GH....here's what I'm learning....

In DB and other marraige-saving efforts, we learn that we need to look within ourselves and by changing that, it has a profound effect on the M and our spouses. So, we get stuck feeling that everything we say and do will have an effect, good or bad. If I do X, things will get better. If I do Y, it will push them away. So, even though we tell ourselves we can't control anything but ourselves, we're still deluded to think that we DO have control through OUR actions. Wrong. I know that initially most everyone will say "no, I don't think I can control it" but just our very efforts of trying and seeing no results confirms this.

What I'm learning, mostly b/c my H is in MLC, is that at times, no matter WHAT I do or don't do, it doesn't make a difference...b/c H is in his own world, seeing things through his own filter, has a bag of his own emotions, and it's NOT ABOUT ME. It's been, and still is, the hardest thing for me to understand. Also, the other thing I learned in MLC readings and reflecting on my own poor behavior in M, is that you lash out the worst, about everything in life, on the one thing/person that you know will take it most, loves you most and will not leave. Isn't that sad.

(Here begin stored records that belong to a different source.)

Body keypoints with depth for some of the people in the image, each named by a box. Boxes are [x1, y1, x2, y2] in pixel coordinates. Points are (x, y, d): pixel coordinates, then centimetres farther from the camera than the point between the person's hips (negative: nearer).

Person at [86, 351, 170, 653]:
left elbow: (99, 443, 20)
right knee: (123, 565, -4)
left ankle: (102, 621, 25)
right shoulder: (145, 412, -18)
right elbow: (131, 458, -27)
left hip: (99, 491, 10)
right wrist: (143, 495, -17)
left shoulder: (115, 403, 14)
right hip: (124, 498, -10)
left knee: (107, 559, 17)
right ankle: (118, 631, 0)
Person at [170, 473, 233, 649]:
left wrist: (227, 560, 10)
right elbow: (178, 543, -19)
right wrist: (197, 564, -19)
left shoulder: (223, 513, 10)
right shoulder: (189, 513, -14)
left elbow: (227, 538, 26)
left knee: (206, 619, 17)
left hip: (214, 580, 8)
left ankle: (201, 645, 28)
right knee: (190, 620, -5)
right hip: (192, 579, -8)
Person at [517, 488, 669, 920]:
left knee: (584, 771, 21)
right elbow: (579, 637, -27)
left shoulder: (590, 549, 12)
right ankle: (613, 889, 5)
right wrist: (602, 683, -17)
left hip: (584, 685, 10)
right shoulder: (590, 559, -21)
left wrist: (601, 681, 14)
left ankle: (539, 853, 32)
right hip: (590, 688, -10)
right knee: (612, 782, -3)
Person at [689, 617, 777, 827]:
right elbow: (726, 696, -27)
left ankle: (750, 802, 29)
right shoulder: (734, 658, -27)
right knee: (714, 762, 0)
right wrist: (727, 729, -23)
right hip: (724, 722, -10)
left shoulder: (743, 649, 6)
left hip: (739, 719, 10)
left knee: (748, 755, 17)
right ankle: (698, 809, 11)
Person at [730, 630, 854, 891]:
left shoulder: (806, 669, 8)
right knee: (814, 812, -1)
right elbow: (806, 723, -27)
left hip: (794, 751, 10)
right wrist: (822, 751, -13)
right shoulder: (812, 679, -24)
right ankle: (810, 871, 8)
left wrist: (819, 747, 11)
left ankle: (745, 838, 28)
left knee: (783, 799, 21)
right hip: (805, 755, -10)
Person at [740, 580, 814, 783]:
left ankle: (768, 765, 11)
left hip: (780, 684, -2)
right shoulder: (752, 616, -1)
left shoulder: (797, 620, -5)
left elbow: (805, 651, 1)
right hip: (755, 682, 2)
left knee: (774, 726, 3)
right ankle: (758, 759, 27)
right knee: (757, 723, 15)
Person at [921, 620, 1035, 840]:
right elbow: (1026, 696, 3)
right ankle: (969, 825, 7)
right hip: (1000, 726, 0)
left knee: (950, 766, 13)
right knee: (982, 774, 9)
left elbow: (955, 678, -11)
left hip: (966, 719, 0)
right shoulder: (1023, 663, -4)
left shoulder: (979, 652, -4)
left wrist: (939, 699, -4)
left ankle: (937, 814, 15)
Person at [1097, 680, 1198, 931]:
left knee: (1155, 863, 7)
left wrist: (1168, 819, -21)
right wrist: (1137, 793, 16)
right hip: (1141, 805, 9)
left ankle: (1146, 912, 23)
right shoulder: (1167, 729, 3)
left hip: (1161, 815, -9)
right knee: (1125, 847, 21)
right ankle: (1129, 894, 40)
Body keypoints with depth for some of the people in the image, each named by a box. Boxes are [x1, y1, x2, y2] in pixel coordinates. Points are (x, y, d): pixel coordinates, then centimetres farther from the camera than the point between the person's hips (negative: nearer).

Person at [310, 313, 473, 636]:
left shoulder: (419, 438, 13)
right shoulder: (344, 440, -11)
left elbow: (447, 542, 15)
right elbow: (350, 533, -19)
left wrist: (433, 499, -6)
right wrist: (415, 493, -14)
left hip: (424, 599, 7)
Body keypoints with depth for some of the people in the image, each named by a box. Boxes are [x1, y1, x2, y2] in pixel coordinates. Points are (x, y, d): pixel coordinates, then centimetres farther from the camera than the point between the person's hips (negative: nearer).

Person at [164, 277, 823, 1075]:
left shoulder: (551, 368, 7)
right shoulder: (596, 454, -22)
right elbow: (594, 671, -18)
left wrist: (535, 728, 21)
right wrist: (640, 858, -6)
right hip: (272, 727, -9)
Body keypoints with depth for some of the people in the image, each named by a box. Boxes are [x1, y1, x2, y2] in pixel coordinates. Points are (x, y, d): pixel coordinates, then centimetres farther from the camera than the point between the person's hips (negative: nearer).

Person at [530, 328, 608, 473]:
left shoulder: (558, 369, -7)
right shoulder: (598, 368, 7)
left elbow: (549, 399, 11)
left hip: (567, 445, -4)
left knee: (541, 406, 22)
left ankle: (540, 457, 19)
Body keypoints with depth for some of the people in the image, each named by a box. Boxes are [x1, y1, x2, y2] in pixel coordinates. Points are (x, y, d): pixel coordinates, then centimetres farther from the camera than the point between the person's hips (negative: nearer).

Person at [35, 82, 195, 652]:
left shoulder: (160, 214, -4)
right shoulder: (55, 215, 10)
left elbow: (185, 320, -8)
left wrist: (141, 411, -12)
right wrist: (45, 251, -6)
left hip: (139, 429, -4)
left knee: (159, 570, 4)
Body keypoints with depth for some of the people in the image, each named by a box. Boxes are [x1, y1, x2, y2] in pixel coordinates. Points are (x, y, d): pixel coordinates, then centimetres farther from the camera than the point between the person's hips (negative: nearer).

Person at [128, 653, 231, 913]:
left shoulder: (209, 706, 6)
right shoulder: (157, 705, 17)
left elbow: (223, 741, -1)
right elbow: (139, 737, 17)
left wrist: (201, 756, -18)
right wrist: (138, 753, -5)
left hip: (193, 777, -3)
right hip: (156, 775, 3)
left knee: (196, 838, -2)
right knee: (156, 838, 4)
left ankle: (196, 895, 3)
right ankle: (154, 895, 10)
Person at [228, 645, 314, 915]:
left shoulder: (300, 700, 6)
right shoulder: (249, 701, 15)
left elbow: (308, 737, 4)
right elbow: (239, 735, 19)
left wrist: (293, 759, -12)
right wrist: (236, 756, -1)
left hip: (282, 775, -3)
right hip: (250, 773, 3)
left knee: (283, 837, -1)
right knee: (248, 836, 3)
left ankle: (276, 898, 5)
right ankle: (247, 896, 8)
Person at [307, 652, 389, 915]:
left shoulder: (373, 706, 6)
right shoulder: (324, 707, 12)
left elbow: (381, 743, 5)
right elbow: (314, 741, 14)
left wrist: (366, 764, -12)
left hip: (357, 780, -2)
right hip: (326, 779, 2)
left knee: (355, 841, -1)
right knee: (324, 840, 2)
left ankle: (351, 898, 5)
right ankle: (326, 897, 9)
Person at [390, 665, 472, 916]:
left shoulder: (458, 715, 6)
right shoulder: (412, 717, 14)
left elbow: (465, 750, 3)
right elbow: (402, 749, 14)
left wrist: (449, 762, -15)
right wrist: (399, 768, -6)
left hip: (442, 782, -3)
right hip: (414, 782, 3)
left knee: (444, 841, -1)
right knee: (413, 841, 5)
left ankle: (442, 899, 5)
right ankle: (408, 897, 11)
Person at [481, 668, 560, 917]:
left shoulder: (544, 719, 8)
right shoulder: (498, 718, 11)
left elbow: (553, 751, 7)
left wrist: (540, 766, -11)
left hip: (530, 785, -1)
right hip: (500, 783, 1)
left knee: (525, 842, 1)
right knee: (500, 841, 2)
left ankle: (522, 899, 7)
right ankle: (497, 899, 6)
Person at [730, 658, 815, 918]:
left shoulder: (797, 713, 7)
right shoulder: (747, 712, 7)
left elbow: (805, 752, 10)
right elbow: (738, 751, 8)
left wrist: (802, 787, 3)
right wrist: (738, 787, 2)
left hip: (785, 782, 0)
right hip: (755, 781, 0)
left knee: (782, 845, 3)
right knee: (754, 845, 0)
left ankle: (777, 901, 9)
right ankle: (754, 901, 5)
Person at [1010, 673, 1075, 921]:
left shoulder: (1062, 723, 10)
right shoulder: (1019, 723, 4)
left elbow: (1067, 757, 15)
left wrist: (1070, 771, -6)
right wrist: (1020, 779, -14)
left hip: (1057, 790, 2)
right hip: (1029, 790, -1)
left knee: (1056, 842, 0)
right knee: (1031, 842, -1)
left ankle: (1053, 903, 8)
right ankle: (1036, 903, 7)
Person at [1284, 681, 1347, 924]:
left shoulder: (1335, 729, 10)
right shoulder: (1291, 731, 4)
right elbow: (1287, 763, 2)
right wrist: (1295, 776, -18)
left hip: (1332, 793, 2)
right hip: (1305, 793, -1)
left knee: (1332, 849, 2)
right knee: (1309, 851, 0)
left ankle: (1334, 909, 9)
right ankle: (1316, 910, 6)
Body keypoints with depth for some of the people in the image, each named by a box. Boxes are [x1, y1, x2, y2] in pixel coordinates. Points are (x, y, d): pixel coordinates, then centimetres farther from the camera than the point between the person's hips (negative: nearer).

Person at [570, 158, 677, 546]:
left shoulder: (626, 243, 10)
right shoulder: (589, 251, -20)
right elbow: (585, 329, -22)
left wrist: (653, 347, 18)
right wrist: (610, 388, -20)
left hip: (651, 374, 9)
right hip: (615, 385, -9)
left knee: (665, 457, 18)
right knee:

So, how does this apply to your current M? You said W was stressed over other things? True. You said it's not you. True, b/c you're different now, what she wanted, you're happy, you act differently toward her, and most of all, you are offering her unconditional love and forgiveness for a "horrible deed" the A. Great, right? Well, if you are changed and she's still miserable, then it's not you, my friend. It's everything else in life, but she takes it out on you, b/c you're closest and that unhealthy pattern is established. You don't have a pattern of her coming to you for support, for her NOT lashing things out on you, etc. If you ask her if she's OK and she doesnt' talk, how about initiating a few comments "hey, I know things are tough with your parents and I'm sorry abotu that, as I know t makes you feel like a kid again and is annoying....I want to support you through that and know that you don't have to feel that way here...I know it's rough and sorry." It will mean a LOT. Women love it when men are perceptive, but not controlling and fixers.

Another thing...I think she's having a REALLY hard time accepting your forgiveness and unconditional love b/c she's feeling horrible. My H said that it made him feel so bad when I treated him well, and wasn't mad. It's a manifestation of their own guilt. When you feel low, and undeserving, it's hard to accept the greatest gift of all, true understanding and love from another human being. I will admit, that I feel so bad for my actions in M, that I feel the same. I want the forgiveness, but will have a hard time accepting. So she still lashes out and acts cold b/c she can't forgive herself, or even face it. She's numb and grieving what she did. In some twisted way, it's easier to push the M into the cycle of dysfunction that to take the forgiveness and make it healthy....that means facing your sins and guilt and the goodness in yourself and another.

So....your W is going through a LOT of emotions. I hardly think that the issue of physical intimacy with you is even on her mind, or that she is aware it's an issue for you. You're FAR ahead of her now my friend. You need to wait a little. It would be nice if she went for some help now, or opened up, but until then, more patience. Know that this whole phase is NOT ABOUT YOU. You cannot fix this, make it better, work on it, think it through, analyze it.....it's a whole mess of issues in HER mind and life. As much as we try to imagine what it was like for her to start the A, why, the guilt, what happened and be in their shoes and be empathetic and compassionate....YOU WERE NOT the one who did it. We will never feel the pain, the guilt, the remorse that they go through. The confusion, the depression, the humiliation.

So, that being said, a healthy sex drive is the LAST thing on her mind. I know we're asking more patience from you, but at least understand that this has nothing to do with you. You are a wonderful husband, and that very thing, right now, may be part of the issue of her coming forward. But, don't change a thing. Until she realizes that she IS worthy of you and your love, she will be stuck...but you need to keep showing her.